Records to use START

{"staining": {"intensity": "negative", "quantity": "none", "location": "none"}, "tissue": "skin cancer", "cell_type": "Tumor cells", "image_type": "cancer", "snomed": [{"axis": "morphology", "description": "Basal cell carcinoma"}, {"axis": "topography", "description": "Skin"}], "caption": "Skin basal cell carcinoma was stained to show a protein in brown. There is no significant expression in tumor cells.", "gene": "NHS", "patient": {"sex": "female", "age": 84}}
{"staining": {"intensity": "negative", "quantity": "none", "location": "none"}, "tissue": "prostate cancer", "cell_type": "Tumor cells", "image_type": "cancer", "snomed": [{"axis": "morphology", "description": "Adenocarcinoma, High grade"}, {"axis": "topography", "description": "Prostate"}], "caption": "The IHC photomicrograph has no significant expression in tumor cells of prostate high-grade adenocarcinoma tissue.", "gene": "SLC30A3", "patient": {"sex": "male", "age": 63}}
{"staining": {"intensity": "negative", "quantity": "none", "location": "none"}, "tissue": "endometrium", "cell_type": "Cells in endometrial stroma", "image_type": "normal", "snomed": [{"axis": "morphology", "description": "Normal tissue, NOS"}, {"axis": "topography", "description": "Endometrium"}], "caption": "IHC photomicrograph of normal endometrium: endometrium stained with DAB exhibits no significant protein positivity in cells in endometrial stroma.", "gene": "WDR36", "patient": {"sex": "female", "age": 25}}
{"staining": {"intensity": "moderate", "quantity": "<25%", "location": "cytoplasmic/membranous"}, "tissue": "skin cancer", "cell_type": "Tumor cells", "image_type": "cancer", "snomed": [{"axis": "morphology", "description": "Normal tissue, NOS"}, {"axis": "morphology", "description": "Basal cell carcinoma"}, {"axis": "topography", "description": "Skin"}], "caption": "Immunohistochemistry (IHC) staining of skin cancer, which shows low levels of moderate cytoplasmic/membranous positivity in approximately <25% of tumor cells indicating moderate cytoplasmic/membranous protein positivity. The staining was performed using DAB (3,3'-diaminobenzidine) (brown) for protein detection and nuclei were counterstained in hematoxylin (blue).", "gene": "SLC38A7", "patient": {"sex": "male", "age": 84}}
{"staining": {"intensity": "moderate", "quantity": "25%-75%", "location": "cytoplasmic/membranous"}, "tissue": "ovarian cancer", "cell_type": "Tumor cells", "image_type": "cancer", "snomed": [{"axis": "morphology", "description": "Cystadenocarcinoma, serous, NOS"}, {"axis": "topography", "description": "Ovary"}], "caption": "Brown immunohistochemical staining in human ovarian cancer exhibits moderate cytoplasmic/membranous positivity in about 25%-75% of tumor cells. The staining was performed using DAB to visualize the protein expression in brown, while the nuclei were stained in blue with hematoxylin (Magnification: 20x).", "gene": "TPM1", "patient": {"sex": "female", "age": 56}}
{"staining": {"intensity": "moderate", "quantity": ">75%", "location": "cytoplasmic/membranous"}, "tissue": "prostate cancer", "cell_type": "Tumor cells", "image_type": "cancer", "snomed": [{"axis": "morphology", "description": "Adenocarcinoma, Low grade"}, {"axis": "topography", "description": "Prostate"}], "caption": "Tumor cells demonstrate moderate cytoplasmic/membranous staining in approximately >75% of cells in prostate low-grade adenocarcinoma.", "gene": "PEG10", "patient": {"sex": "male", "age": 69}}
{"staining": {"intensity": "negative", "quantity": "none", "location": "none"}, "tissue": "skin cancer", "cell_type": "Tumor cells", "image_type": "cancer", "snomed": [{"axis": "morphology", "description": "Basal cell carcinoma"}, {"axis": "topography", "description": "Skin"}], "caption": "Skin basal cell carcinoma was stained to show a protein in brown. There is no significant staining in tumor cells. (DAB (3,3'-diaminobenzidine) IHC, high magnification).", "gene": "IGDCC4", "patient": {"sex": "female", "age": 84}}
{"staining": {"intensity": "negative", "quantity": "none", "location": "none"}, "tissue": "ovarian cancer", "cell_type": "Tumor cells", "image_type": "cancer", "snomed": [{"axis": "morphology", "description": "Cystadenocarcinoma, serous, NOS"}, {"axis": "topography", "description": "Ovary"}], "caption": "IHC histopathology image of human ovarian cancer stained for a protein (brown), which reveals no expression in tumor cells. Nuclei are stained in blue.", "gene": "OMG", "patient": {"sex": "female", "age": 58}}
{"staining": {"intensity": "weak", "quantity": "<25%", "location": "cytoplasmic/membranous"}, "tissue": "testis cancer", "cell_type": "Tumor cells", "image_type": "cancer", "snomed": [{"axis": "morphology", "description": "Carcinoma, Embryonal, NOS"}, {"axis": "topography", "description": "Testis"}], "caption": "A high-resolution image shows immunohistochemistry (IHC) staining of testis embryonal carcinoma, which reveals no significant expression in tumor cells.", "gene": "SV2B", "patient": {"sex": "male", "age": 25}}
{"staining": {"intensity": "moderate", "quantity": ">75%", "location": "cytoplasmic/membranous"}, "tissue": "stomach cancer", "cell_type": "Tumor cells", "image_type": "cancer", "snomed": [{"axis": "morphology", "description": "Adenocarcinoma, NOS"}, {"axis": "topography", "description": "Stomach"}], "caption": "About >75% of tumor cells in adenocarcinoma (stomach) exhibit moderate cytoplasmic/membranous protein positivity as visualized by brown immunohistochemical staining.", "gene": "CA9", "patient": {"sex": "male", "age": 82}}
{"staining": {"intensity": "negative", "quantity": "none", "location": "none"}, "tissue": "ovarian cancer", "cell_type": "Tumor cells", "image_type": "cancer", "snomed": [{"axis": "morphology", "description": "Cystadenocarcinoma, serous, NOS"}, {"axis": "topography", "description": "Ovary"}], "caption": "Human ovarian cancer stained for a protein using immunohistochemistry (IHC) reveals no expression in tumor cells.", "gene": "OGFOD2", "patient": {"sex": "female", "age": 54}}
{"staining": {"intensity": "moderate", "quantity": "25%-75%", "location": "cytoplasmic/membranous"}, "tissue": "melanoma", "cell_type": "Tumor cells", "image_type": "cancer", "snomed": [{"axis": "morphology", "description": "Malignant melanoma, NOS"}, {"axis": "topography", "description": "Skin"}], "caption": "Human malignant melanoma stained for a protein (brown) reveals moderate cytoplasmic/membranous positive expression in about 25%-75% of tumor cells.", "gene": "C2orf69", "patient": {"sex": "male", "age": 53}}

Records to use END

=== Work item ===
Every line of the data above that includes "grade" should be listed.

=== Reply to the exercise ===
{"staining": {"intensity": "negative", "quantity": "none", "location": "none"}, "tissue": "prostate cancer", "cell_type": "Tumor cells", "image_type": "cancer", "snomed": [{"axis": "morphology", "description": "Adenocarcinoma, High grade"}, {"axis": "topography", "description": "Prostate"}], "caption": "The IHC photomicrograph has no significant expression in tumor cells of prostate high-grade adenocarcinoma tissue.", "gene": "SLC30A3", "patient": {"sex": "male", "age": 63}}
{"staining": {"intensity": "moderate", "quantity": ">75%", "location": "cytoplasmic/membranous"}, "tissue": "prostate cancer", "cell_type": "Tumor cells", "image_type": "cancer", "snomed": [{"axis": "morphology", "description": "Adenocarcinoma, Low grade"}, {"axis": "topography", "description": "Prostate"}], "caption": "Tumor cells demonstrate moderate cytoplasmic/membranous staining in approximately >75% of cells in prostate low-grade adenocarcinoma.", "gene": "PEG10", "patient": {"sex": "male", "age": 69}}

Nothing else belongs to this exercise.